The pension fund for Hawaii public employees has written off what it considers to be a bad $2.5 million investment it made in the Hu Honua Bioenergy project on Hawaii island after concluding the company won’t be able to resolve its engineering and other challenges.
Hawaii Electric Light Co. last week announced it intends to terminate its agreement to buy power from Hu Honua after the company missed two development deadlines under its agreement with HELCO.
So far investors have sunk about $100 million into Hu Honua, a project to convert an old power plant that once burned coal and bagasse, a sugar cane byproduct, to produce electricity into a modern 21.5-megawatt biomass plant that would burn locally grown wood.
John Sylvia, president of Hu Honua, said the project is about half finished and will require an additional investment of about
$100 million before it can finally come online.
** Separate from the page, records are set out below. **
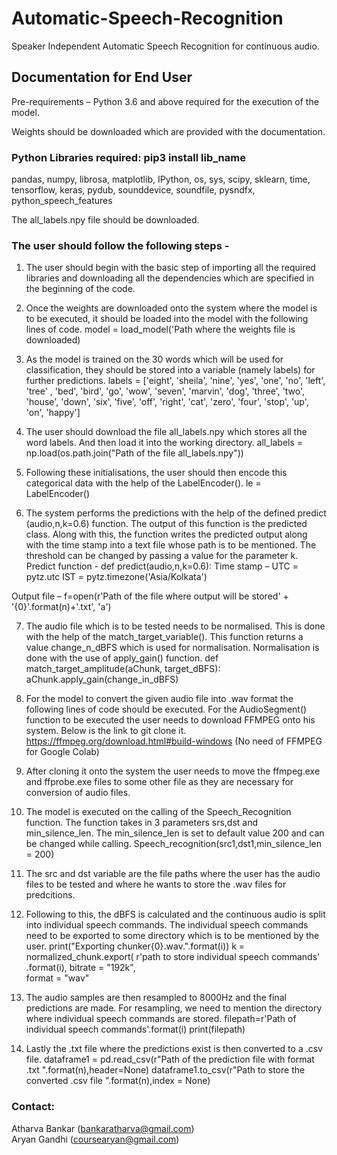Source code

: # Automatic-Speech-Recognition
Speaker Independent Automatic Speech Recognition for continuous audio.

## Documentation for End User
Pre-requirements – 
Python 3.6 and above required for the execution of the model.

Weights should be downloaded which are provided with the documentation.

### Python Libraries required: pip3 install lib_name
pandas, numpy, librosa, matplotlib, IPython, os, sys, scipy, sklearn, time, tensorflow, keras, pydub, sounddevice, soundfile, pysndfx, python_speech_features

The all_labels.npy file should be downloaded.

### The user should follow the following steps - 
1.	The user should begin with the basic step of importing all the required libraries and downloading all the dependencies which are specified in the beginning of the code.

2.	Once the weights are downloaded onto the system where the model is to be executed, it should be loaded into the model with the following lines of code.
model = load_model('Path where the weights file is downloaded)

3.	As the model is trained on the 30 words which will be used for classification, they should be stored into a variable (namely labels) for further predictions.
labels = ['eight', 'sheila', 'nine', 'yes', 'one', 'no', 'left', 'tree'   , 'bed', 'bird', 'go', 'wow', 'seven', 'marvin', 'dog', 'three', 'two', 'house', 'down', 'six', 'five', 'off', 'right', 'cat', 'zero', 'four', 'stop', 'up', 'on', 'happy']

4.	The user should download the file all_labels.npy which stores all the word labels. And then load it into the working directory.
all_labels = np.load(os.path.join("Path of the file all_labels.npy"))

5.	Following these initialisations, the user should then encode this categorical data with the help of the LabelEncoder().
le = LabelEncoder()	

6.	The system performs the predictions with the help of the defined predict (audio,n,k=0.6) function. The output of this function is the predicted class. Along with this, the function writes the predicted output along with the time stamp into a text file whose path is to be mentioned. The threshold can be changed by passing a value for the parameter k.
Predict function - def predict(audio,n,k=0.6):
Time stamp –
UTC = pytz.utc 
IST = pytz.timezone('Asia/Kolkata')

Output file – 
f=open(r'Path of the file where output will be stored' + '{0}'.format(n)+'.txt', 'a')

7.	The audio file which is to be tested needs to be normalised. This is done with the help of the match_target_variable(). This function returns a value change_n_dBFS which is used for normalisation. Normalisation is done with the use of apply_gain() function.
def match_target_amplitude(aChunk, target_dBFS):
aChunk.apply_gain(change_in_dBFS)

8.	For the model to convert the given audio file into .wav format the following lines of code should be executed. For the AudioSegment() function to be executed the user needs to download FFMPEG onto his system. Below is the link to git clone it. https://ffmpeg.org/download.html#build-windows (No need of FFMPEG for Google Colab)

9.	After cloning it onto the system the user needs to move the ffmpeg.exe and ffprobe.exe files to some other file as they are necessary for conversion of audio files.

10.	The model is executed on the calling of the Speech_Recognition function. The function takes in 3 parameters srs,dst and min_silence_len. The min_silence_len  is set to default value 200 and can be changed while calling.
Speech_recognition(src1,dst1,min_silence_len = 200)

11.	The src and dst variable are the file paths where the user has the audio files to be tested and where he wants to store the .wav files for predcitions. 

12.	Following to this, the dBFS is calculated and the continuous audio is split into individual speech commands. The individual speech commands need to be exported to some directory which is to be mentioned by the user. 
 print("Exporting chunker{0}.wav.".format(i))
 k = normalized_chunk.export(
 r'path to store individual speech commands' .format(i),
 bitrate = "192k",	
 format = "wav"

13.	The audio samples are then resampled to 8000Hz and the final predictions are made. For resampling, we need to mention the directory where individual speech commands are stored.
filepath=r'Path of individual speech commands'.format(i)
print(filepath)	

14.	Lastly the .txt file where the predictions exist is then converted to a .csv file.
dataframe1 = pd.read_csv(r"Path of the prediction file with format .txt ".format(n),header=None) 
dataframe1.to_csv(r"Path to store the converted .csv file ".format(n),index = None)


### Contact:	<br>
Atharva Bankar (bankaratharva@gmail.com) <br>
Aryan Gandhi (coursearyan@gmail.com)
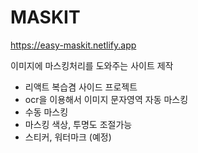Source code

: # MASKIT

https://easy-maskit.netlify.app

이미지에 마스킹처리를 도와주는 사이트 제작

- 리액트 복습겸 사이드 프로젝트
- ocr을 이용해서 이미지 문자영역 자동 마스킹
- 수동 마스킹
- 마스킹 색상, 투명도 조절가능
- 스티커, 워터마크 (예정)
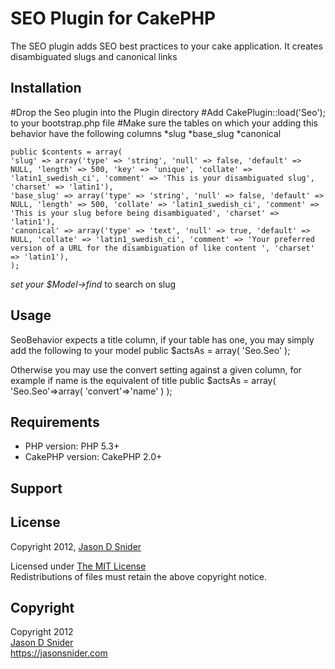 # SEO Plugin for CakePHP #

The SEO plugin adds SEO best practices to your cake application. It creates disambiguated slugs and canonical links

## Installation ## 

#Drop the Seo plugin into the Plugin directory
#Add CakePlugin::load('Seo'); to your bootstrap.php file
#Make sure the tables on which your adding this behavior have the following columns
*slug
*base_slug
*canonical

    public $contents = array(
    'slug' => array('type' => 'string', 'null' => false, 'default' => NULL, 'length' => 500, 'key' => 'unique', 'collate' => 'latin1_swedish_ci', 'comment' => 'This is your disambiguated slug', 'charset' => 'latin1'),
    'base_slug' => array('type' => 'string', 'null' => false, 'default' => NULL, 'length' => 500, 'collate' => 'latin1_swedish_ci', 'comment' => 'This is your slug before being disambiguated', 'charset' => 'latin1'),
    'canonical' => array('type' => 'text', 'null' => true, 'default' => NULL, 'collate' => 'latin1_swedish_ci', 'comment' => 'Your preferred version of a URL for the disambiguation of like content ', 'charset' => 'latin1'),
    );

*set your $Model->find* to search on slug

## Usage ##
SeoBehavior expects a title column, if your table has one, you may simply add the following to your model
    public $actsAs = array(
    'Seo.Seo'
    );

Otherwise you may use the convert setting against a given column, for example if name is the equivalent of title
    public $actsAs = array(
        'Seo.Seo'=>array(
            'convert'=>'name'
        )
    );

## Requirements ##

* PHP version: PHP 5.3+
* CakePHP version: CakePHP 2.0+

## Support ##


## License ##

Copyright 2012, [Jason D Snider](https://jasonsnider.com)

Licensed under [The MIT License](http://www.opensource.org/licenses/mit-license.php)<br/>
Redistributions of files must retain the above copyright notice.

## Copyright ###

Copyright 2012<br/>
[Jason D Snider](https://root@jasonsnider.com)<br/>
https://jasonsnider.com<br/>
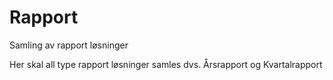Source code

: # Rapport
Samling av rapport løsninger

Her skal all type rapport løsninger samles dvs. Årsrapport og Kvartalrapport

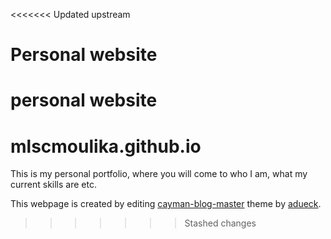 <<<<<<< Updated upstream
# Personal website
personal website
=======
# mlscmoulika.github.io

This is my personal portfolio, where you will come to who I am, what my current skills are etc.

This webpage is created by editing [cayman-blog-master](https://github.com/adueck/cayman-blog) theme by 
[adueck](https://github.com/adueck).
>>>>>>> Stashed changes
Sylvia said the project has investors who are prepared to commit the additional money, and said it will require 10 to 12 months of additional construction to make the plant operational.
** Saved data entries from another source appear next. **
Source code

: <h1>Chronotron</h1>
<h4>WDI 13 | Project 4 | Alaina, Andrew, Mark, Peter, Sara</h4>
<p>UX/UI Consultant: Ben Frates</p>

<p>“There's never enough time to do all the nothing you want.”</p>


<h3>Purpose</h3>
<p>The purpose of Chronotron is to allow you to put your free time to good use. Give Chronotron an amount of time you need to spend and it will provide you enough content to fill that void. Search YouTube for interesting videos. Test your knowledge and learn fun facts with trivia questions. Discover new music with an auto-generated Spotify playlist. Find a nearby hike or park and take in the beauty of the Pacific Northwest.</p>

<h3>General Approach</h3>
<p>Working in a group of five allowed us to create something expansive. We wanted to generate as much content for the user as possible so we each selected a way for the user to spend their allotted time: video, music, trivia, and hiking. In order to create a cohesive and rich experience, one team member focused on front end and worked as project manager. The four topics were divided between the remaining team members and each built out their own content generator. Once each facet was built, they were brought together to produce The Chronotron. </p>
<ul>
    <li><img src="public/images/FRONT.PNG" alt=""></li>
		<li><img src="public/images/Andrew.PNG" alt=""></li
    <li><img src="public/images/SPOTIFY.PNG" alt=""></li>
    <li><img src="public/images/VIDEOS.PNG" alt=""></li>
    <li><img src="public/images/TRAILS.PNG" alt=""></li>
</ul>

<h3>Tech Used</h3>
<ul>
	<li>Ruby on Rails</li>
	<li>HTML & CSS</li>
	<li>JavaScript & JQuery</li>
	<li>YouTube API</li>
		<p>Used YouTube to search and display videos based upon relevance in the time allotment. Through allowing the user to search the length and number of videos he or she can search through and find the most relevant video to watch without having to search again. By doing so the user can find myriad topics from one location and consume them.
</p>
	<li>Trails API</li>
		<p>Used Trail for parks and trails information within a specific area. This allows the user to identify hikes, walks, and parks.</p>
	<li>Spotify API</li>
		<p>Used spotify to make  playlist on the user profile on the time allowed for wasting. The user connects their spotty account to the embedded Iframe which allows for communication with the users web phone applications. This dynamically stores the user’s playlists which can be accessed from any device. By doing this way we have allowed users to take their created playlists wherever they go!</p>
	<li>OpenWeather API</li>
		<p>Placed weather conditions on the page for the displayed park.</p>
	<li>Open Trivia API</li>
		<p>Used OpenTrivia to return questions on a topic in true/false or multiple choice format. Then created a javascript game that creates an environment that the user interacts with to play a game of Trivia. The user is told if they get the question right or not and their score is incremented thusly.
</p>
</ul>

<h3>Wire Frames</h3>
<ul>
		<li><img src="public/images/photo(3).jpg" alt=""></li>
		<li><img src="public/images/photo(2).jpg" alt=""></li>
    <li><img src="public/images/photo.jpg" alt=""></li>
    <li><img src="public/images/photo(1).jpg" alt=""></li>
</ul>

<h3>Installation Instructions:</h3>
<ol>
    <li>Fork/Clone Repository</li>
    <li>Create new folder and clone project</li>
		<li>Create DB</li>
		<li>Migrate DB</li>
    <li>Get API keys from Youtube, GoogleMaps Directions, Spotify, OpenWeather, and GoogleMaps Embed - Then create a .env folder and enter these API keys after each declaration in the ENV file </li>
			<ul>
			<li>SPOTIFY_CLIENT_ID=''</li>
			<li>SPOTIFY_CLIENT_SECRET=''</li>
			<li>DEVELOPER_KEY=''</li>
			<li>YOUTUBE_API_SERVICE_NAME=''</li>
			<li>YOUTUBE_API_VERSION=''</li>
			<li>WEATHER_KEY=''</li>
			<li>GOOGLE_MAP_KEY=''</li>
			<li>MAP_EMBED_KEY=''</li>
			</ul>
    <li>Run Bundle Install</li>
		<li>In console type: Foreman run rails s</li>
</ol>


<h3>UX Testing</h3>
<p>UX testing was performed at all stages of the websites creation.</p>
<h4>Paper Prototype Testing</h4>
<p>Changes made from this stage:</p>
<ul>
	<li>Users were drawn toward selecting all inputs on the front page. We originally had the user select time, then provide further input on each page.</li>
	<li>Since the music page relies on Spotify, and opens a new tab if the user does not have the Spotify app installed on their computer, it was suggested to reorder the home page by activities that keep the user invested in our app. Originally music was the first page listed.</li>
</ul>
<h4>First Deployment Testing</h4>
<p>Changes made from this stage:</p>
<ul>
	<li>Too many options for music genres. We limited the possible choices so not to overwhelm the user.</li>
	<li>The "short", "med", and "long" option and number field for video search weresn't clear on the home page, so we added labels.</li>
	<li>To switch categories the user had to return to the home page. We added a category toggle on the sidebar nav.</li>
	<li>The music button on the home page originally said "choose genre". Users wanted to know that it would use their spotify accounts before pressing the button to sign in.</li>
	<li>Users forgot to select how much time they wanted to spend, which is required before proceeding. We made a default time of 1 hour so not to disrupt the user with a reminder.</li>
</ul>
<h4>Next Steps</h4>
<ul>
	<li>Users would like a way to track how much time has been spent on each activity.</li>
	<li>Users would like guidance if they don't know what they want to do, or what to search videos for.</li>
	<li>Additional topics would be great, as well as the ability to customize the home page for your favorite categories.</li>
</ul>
Thomas Williams, executive director of the Employees Retirement System, said the pension fund made investments in the project in February 2012 and January 2013 but wrote off those investments in December 2014.
“We just didn’t see, as I
understand it, that they were
going to be able to address the engineering challenges — at least, not in a cost-
effective way,” Williams
said.
If the plant finally comes online, the pension fund might recoup some of that loss, he said. “I think we could get something out of it, but we’re not anticipating that we will, quite frankly,” Williams said.
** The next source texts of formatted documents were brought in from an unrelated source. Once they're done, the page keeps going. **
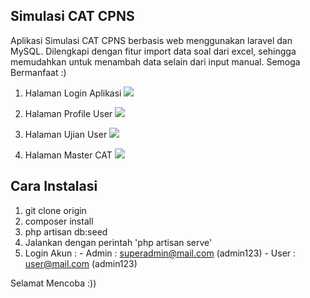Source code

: ## Simulasi CAT CPNS

Aplikasi Simulasi CAT CPNS berbasis web menggunakan laravel dan MySQL. Dilengkapi dengan fitur import data soal dari excel, sehingga memudahkan untuk menambah data selain dari input manual. Semoga Bermanfaat :)

1. Halaman Login Aplikasi
![](screenshoot/login.png)

2. Halaman Profile User
![](screenshoot/profile.png)

3. Halaman Ujian User
![](screenshoot/exam.png)

4. Halaman Master CAT
![](screenshoot/master.png)

## Cara Instalasi
1. git clone origin 
2. composer install
3. php artisan db:seed
4. Jalankan dengan perintah 'php artisan serve'
5. Login Akun : - Admin : superadmin@mail.com (admin123) - User : user@mail.com (admin123)

Selamat Mencoba :))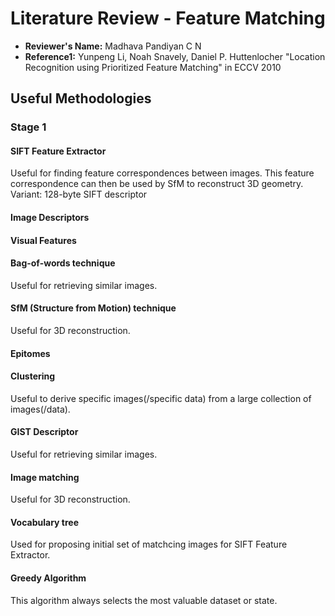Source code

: # Literature Review - Feature Matching

- **Reviewer's Name:** Madhava Pandiyan C N
- **Reference1:** Yunpeng Li, Noah Snavely, Daniel P. Huttenlocher "Location Recognition using Prioritized Feature Matching" in ECCV 2010

## Useful Methodologies
### Stage 1
#### SIFT Feature Extractor
Useful for finding feature correspondences between images. This feature correspondence can then be used by SfM to reconstruct 3D geometry.
Variant: 128-byte SIFT descriptor
#### Image Descriptors
#### Visual Features
#### Bag-of-words technique
Useful for retrieving similar images.
#### SfM (Structure from Motion) technique
Useful for 3D reconstruction.
#### Epitomes
#### Clustering
Useful to derive specific images(/specific data) from a large collection of images(/data).
#### GIST Descriptor
Useful for retrieving similar images.
#### Image matching
Useful for 3D reconstruction.
#### Vocabulary tree
Used for proposing initial set of matchcing images for SIFT Feature Extractor.
#### Greedy Algorithm
This algorithm always selects the most valuable dataset or state.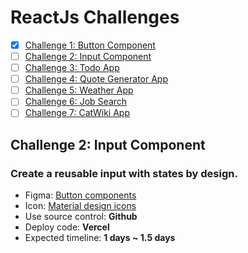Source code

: # ReactJs Challenges

-   [x] [Challenge 1: Button Component](https://c1-vert.vercel.app)
-   [ ] [Challenge 2: Input Component](https://c2-vert.vercel.app)
-   [ ] [Challenge 3: Todo App](https://-vert.vercel.app)
-   [ ] [Challenge 4: Quote Generator App](https://c4-vert.vercel.app)
-   [ ] [Challenge 5: Weather App](https://c5-vert.vercel.app)
-   [ ] [Challenge 6: Job Search](https://c6-vert.vercel.app)
-   [ ] [Challenge 7: CatWiki App](https://c7-vert.vercel.app)

## Challenge 2: Input Component

### Create a reusable input with states by design.

-   Figma: [Button components](https://www.figma.com/file/slzHnI05qpbBeC33ZMZGa5/input-component?node-id=0%3A1)
-   Icon: [Material design icons](https://google.github.io/material-design-icons/)
-   Use source control: **Github**
-   Deploy code: **Vercel**
-   Expected timeline: **1 days ~ 1.5 days**
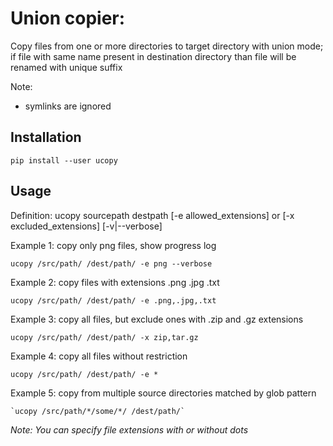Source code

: Union copier:
=============

Copy files from one or more directories to target directory with union mode;
if file with same name present in destination directory than file will be renamed with unique suffix

Note:
   - symlinks are ignored

Installation
------------

`pip install --user ucopy`

Usage
-----

Definition: ucopy sourcepath  destpath  [-e allowed_extensions] or [-x excluded_extensions] [-v|--verbose]

Example 1: copy only png files, show progress log

   `ucopy /src/path/ /dest/path/ -e png --verbose`

Example 2: copy files with extensions .png .jpg .txt

   `ucopy /src/path/ /dest/path/ -e .png,.jpg,.txt`

Example 3: copy all files, but exclude ones with .zip and .gz extensions

   `ucopy /src/path/ /dest/path/ -x zip,tar.gz`

Example 4: copy all files without restriction

   `ucopy /src/path/ /dest/path/ -e *`

Example 5: copy from multiple source directories matched by glob pattern

    `ucopy /src/path/*/some/*/ /dest/path/`

*Note: You can specify file extensions with or without dots*

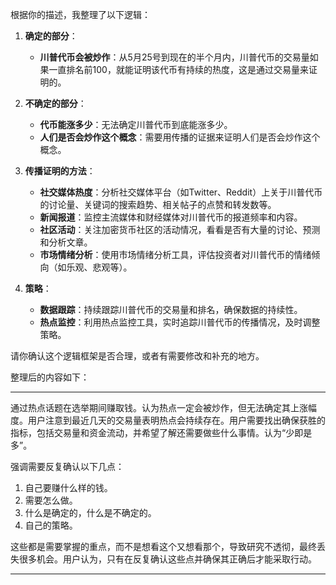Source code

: 根据你的描述，我整理了以下逻辑：

1. **确定的部分**：
   - **川普代币会被炒作**：从5月25号到现在的半个月内，川普代币的交易量如果一直排名前100，就能证明该代币有持续的热度，这是通过交易量来证明的。

2. **不确定的部分**：
   - **代币能涨多少**：无法确定川普代币到底能涨多少。
   - **人们是否会炒作这个概念**：需要用传播的证据来证明人们是否会炒作这个概念。

3. **传播证明的方法**：
   - **社交媒体热度**：分析社交媒体平台（如Twitter、Reddit）上关于川普代币的讨论量、关键词的搜索趋势、相关帖子的点赞和转发数等。
   - **新闻报道**：监控主流媒体和财经媒体对川普代币的报道频率和内容。
   - **社区活动**：关注加密货币社区的活动情况，看看是否有大量的讨论、预测和分析文章。
   - **市场情绪分析**：使用市场情绪分析工具，评估投资者对川普代币的情绪倾向（如乐观、悲观等）。

4. **策略**：
   - **数据跟踪**：持续跟踪川普代币的交易量和排名，确保数据的持续性。
   - **热点监控**：利用热点监控工具，实时追踪川普代币的传播情况，及时调整策略。

请你确认这个逻辑框架是否合理，或者有需要修改和补充的地方。

整理后的内容如下：

---

通过热点话题在选举期间赚取钱。认为热点一定会被炒作，但无法确定其上涨幅度。用户注意到最近几天的交易量表明热点会持续存在。用户需要找出确保获胜的指标，包括交易量和资金流动，并希望了解还需要做些什么事情。认为“少即是多”。

强调需要反复确认以下几点：
1. 自己要赚什么样的钱。
2. 需要怎么做。
3. 什么是确定的，什么是不确定的。
4. 自己的策略。

这些都是需要掌握的重点，而不是想看这个又想看那个，导致研究不透彻，最终丢失很多机会。用户认为，只有在反复确认这些点并确保其正确后才能采取行动。

---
The pension fund put money into Hu Honua through its Hawaii Targeted Investment Program (HITIP), a $25 million pool of funding that is invested in Hawaii initiatives and businesses. HITIP is designed to stimulate technology and other investment across the state, and to create jobs, he said.
Williams said the HITIP investments overall have done well, earning a
10.6 percent rate of return with distributions of $4.8 million back to the ERS, since the local investment program started in 2011.
The ERS is the pension fund for more than 118,000 state and county workers and retirees.
HELCO reported to the Public Utilities Commission last week that Hu Honua missed two contract milestone deadlines, and “absent compelling changes in circumstances,” the utility plans to terminate its agreement with Hu Honua on March 1.
Sylvia said Hu Honua will respond with a PUC filing this week.
“Our goal, our plan is to find a way to invest the remaining capital to complete the plant, because we think it’s a terrific asset for the Big Island’s electrical system,” Sylvia said.